##### 本文

【GGG#4】Aiming『ぐるぐるイーグル』にみるゲーム性を左右する背景マップの作り方…職種を超えた挑戦が効率的なワークフローを生む



ディー・エヌ・エー(DeNA)<2432>は、7月10日、東京・渋谷にある「渋谷ヒカリエ」でクリエイター向けセミナー「Game Graphics Groove #4」を開催した。今回、Aiming、DeNA、ランド・ホーに在籍するゲームグラフィック担当者が登壇した。

スマートフォンゲームアプリ開発では、Unity、Unreal Engine、Cocos2d-xなどのツールが活発に利用されているが、こうしたなか、スマートフォンゲームの画質も大幅に上がってきている。今回のセミナーでは、クリエイティブ面でのゲームの進化をさらに加速させるため、現役のクリエイターが最新ヒットタイトルの開発ノウハウを共有するという。

Aimingの企画運営グループプロデューサーの廣田 隆行氏(写真)が登壇し、「ゲーム性を左右する背景マップをつくるには? ~ぐるぐるイーグル~」と題し、スマートフォン向けオンラインゴルフゲーム『スマホでゴルフ! ぐるぐるイーグル』における事例を紹介した。今回の記事ではその模様をお伝えしよう。

昨今、スマートフォンゲームはゲーム性が高くなるなか、「背景」がビジュアル的な役割を担うだけでなく、ゲーム性を左右するものになっていると指摘した。そして、こうした背景を作る難易度は高いが、Aimingではどうやって作っていったかを明らかにした。

ゲームを紹介した後、ゴルフゲームは、見た目とゲーム性が直結するジャンルの一つと述べた。フェアウェイの傾斜や、バンカー、池、樹木などがコースにはあるが、設置する位置や大きさを変えるだけで、難易度やゲーム性が大きく変わってくるからだ。
 
 
それでは、Aimingではどうやって作ったのか。2013年の年末から開発に着手したが、その当時のワークフローは、企画がコースの設計を行い、デザイナーがそれを受けてコースを作成し、それをエンジニアが実装する。その後、企画がコースでテストプレイをしてフィードバックする。それを受けてデザイナーが再度コースを修正し…という流れとなる。

##########
##### 記録の抜粋

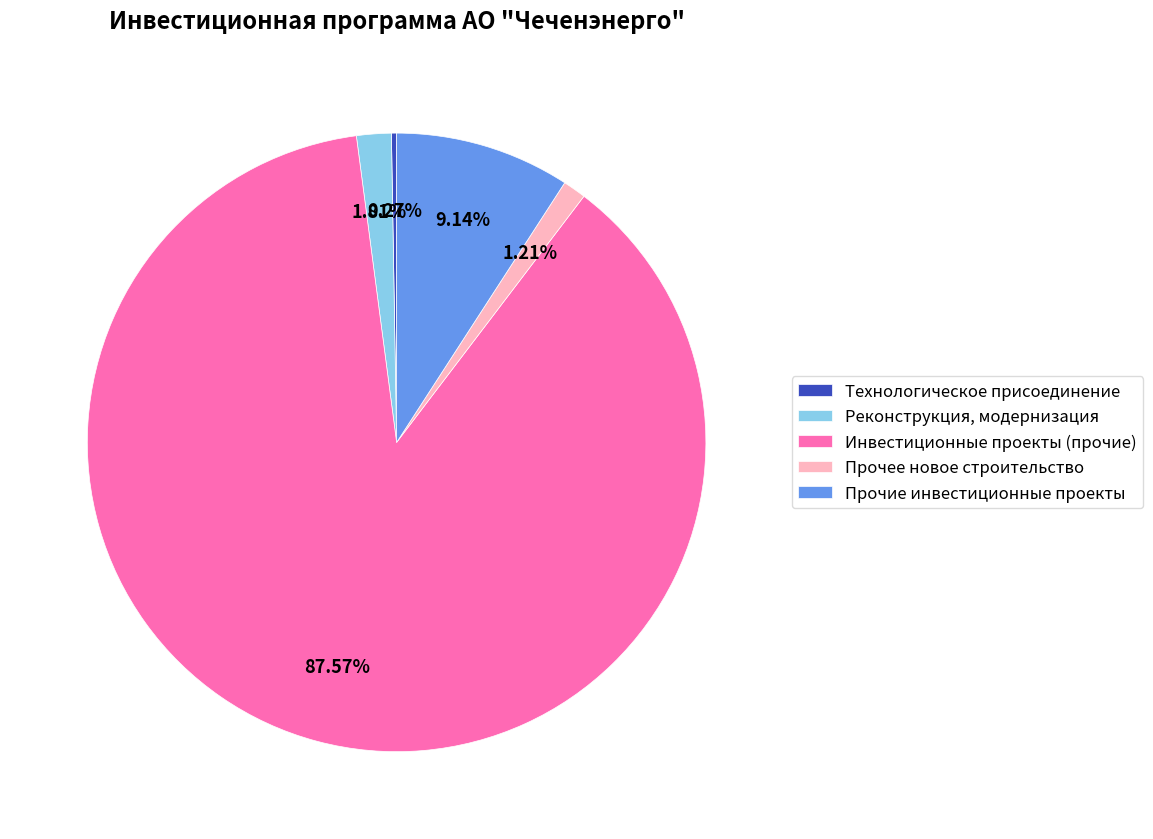

What percentage is the Реконструкция, модернизация slice, to the nearest percent?

2%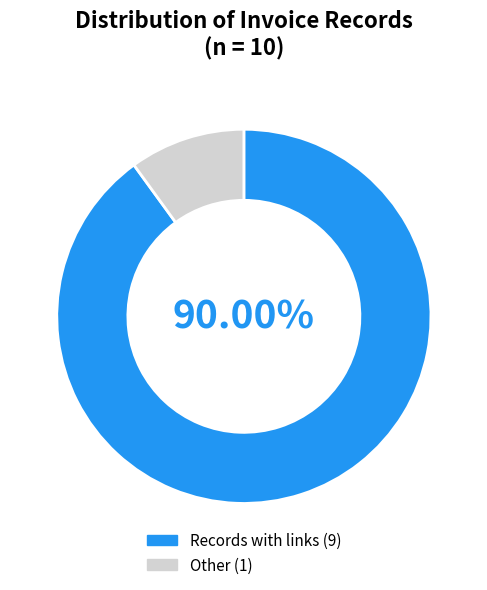

Is there any slice that represents more than half of the pie?

Yes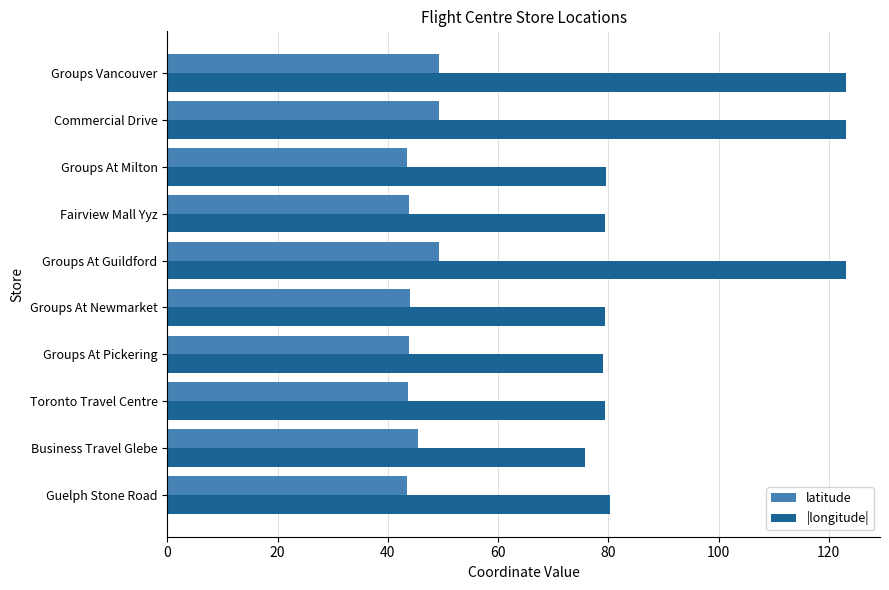

Which series changed the most between Business Travel Glebe and Groups Vancouver?

|longitude|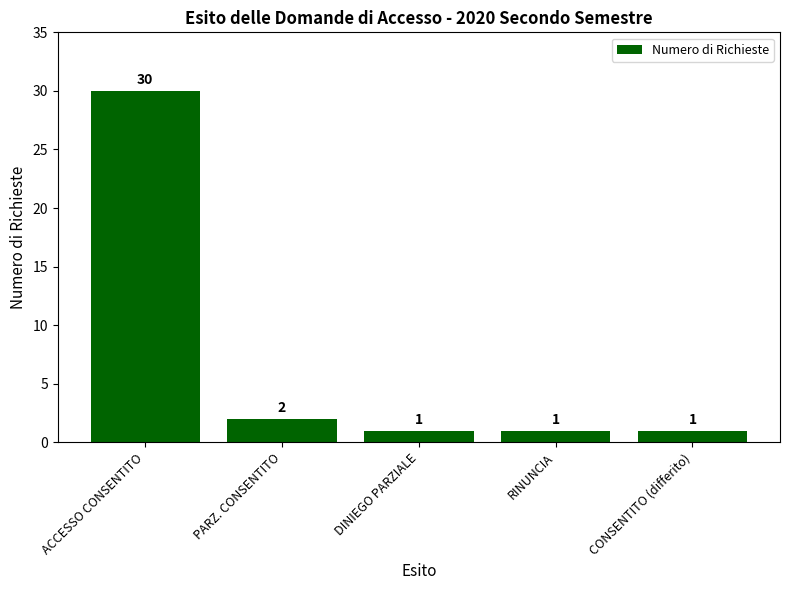

Which category has the highest value across all series?

ACCESSO CONSENTITO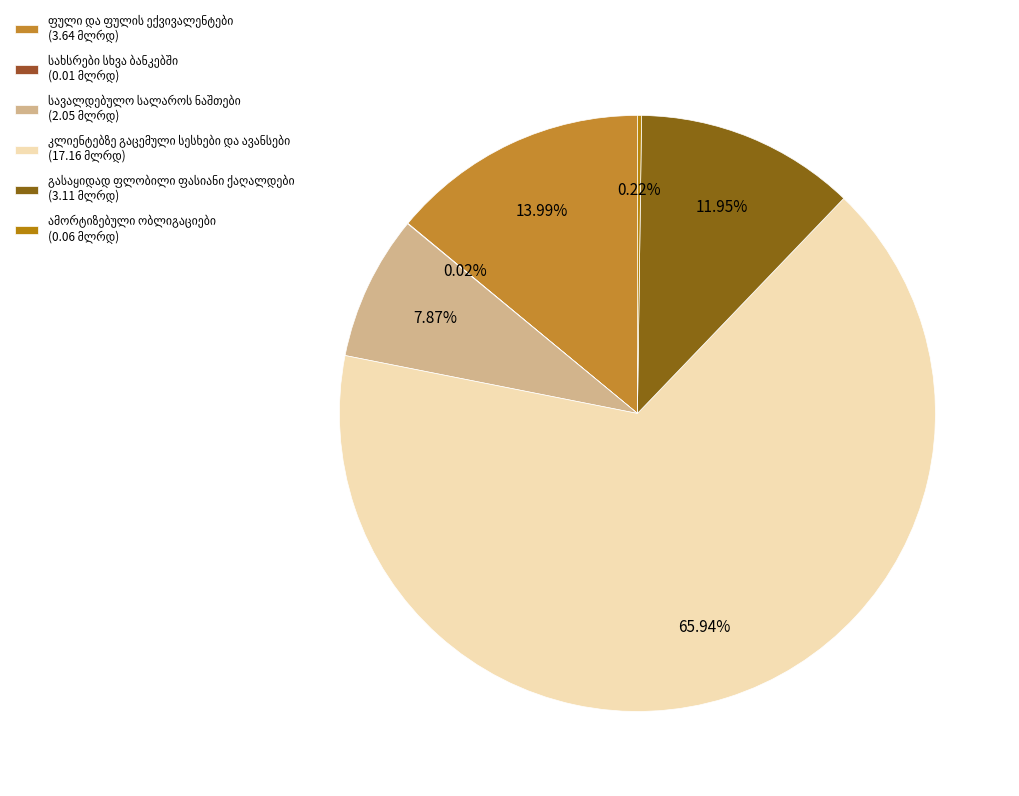

What is the ratio of the value at ფული და ფულის ექვივალენტები to the value at გასაყიდად ფლობილი საინვესტიციო ფასიანი ქაღალდები?

1.2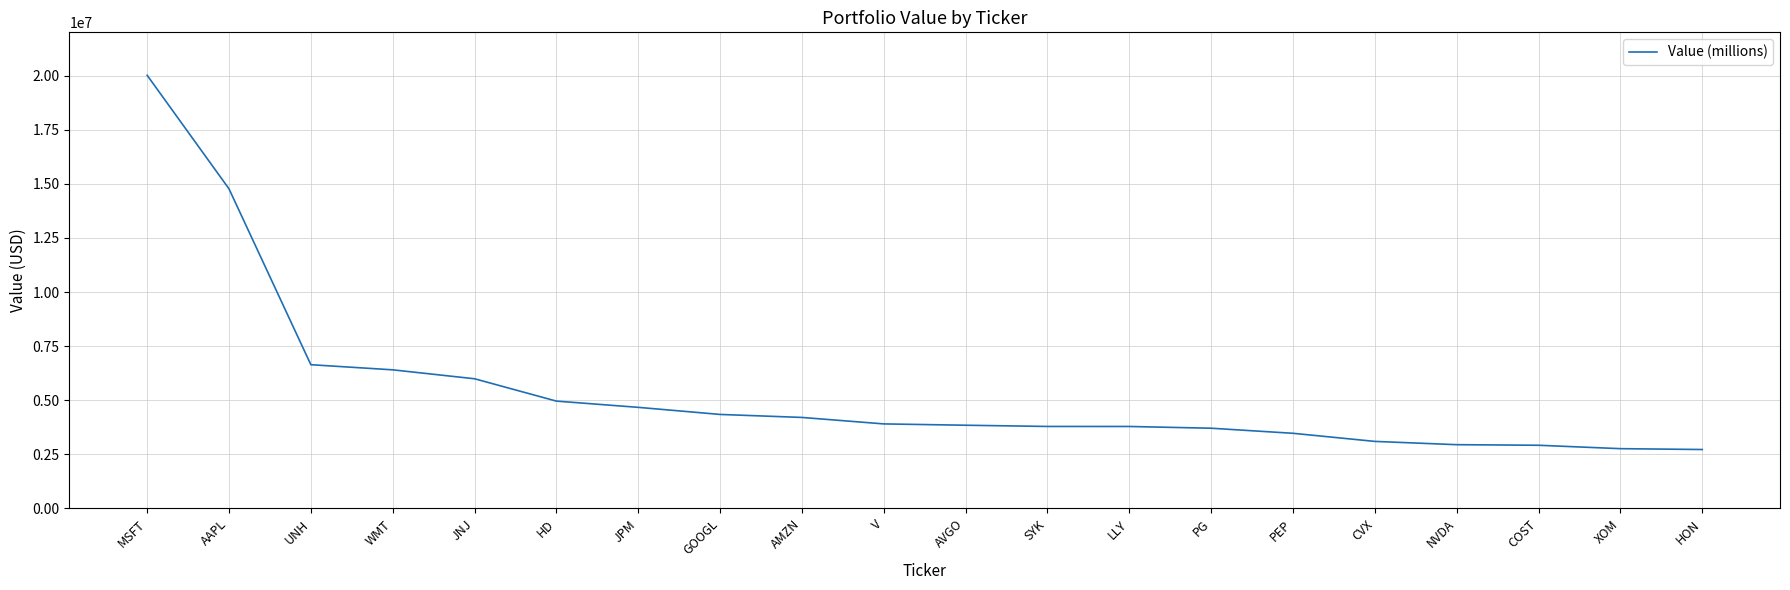

At which category does the chart reach its peak across all series?

MSFT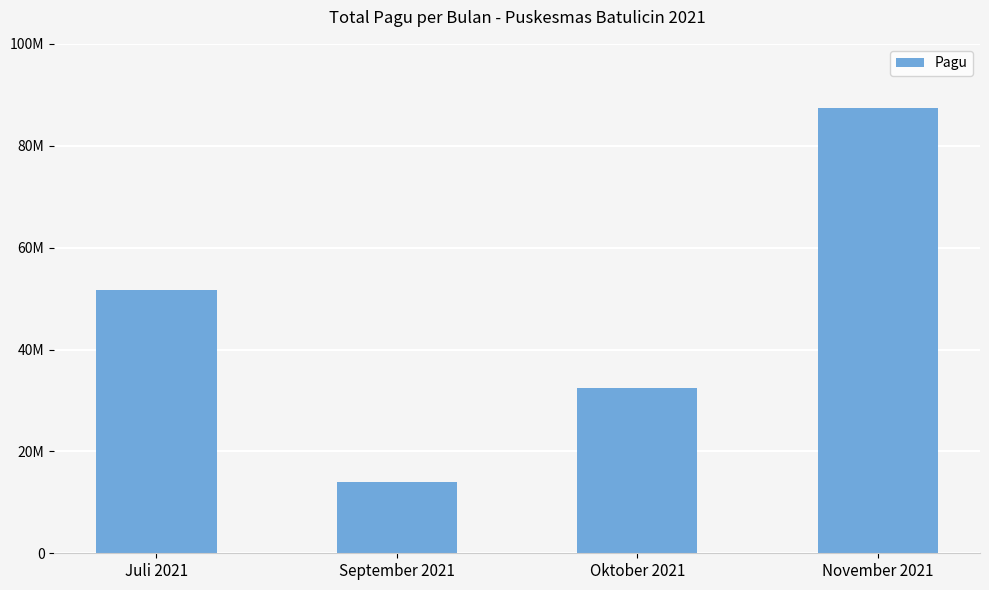

Count the values in the range 32502000 to 87319241.

3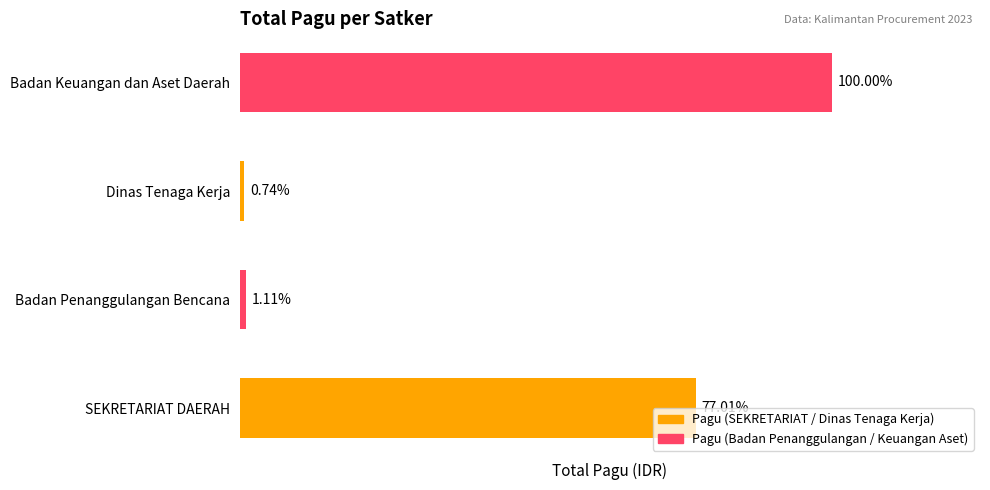

Are the bars horizontal?

Yes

##########

作業内容 1: 背景マップ制作についての記事を2文で要約してください。
作業内容 2: 背景マップ制作についての記事を引き継ぎ、最後の文の後から書き進めてください。
記録を参照する必要はありません。

解答例 1: DeNAは7月10日に渋谷ヒカリエでクリエイター向けセミナー「Game Graphics Groove #4」を開催し、Aimingの廣田隆行氏が『スマホでゴルフ! ぐるぐるイーグル』における背景マップ作りの事例を紹介した。廣田氏は、背景がビジュアルだけでなくゲーム性を左右するものになっていると指摘し、ゴルフゲームは見た目とゲーム性が直結するジャンルで、バンカーや池などの位置や大きさを変えるだけで難易度やゲーム性が大きく変わると述べた。

解答例 2:
 

ここで大きな問題が発生した。「コースの修正→実装→テストプレイ→フィードバック」が延々と続き、開発が遅延したのだ。「最初のコースを作るのに2、3ヶ月を要した」という。データの受け渡し回数が多く、「永遠に完成しない」と思ったという。さらに、見た目の変化がゲーム性の変化につながるため、デザイナーだけでは判断できない部分もあった。リリース時、4エリア+アップデート分1エリアで、合計90ホール用意する考えだったが、このまままで難しい状況となったそうだ。
 

そこで解決策として、

(1)データのやり取りをスムーズに行える仕組みを作る
いつでもプレイ感覚を確認できる状態にするもので、デザイナーも「GitHub」と「SourceTree」を活用して、開発を行うことにした。データの共有とバージョン管理を行った。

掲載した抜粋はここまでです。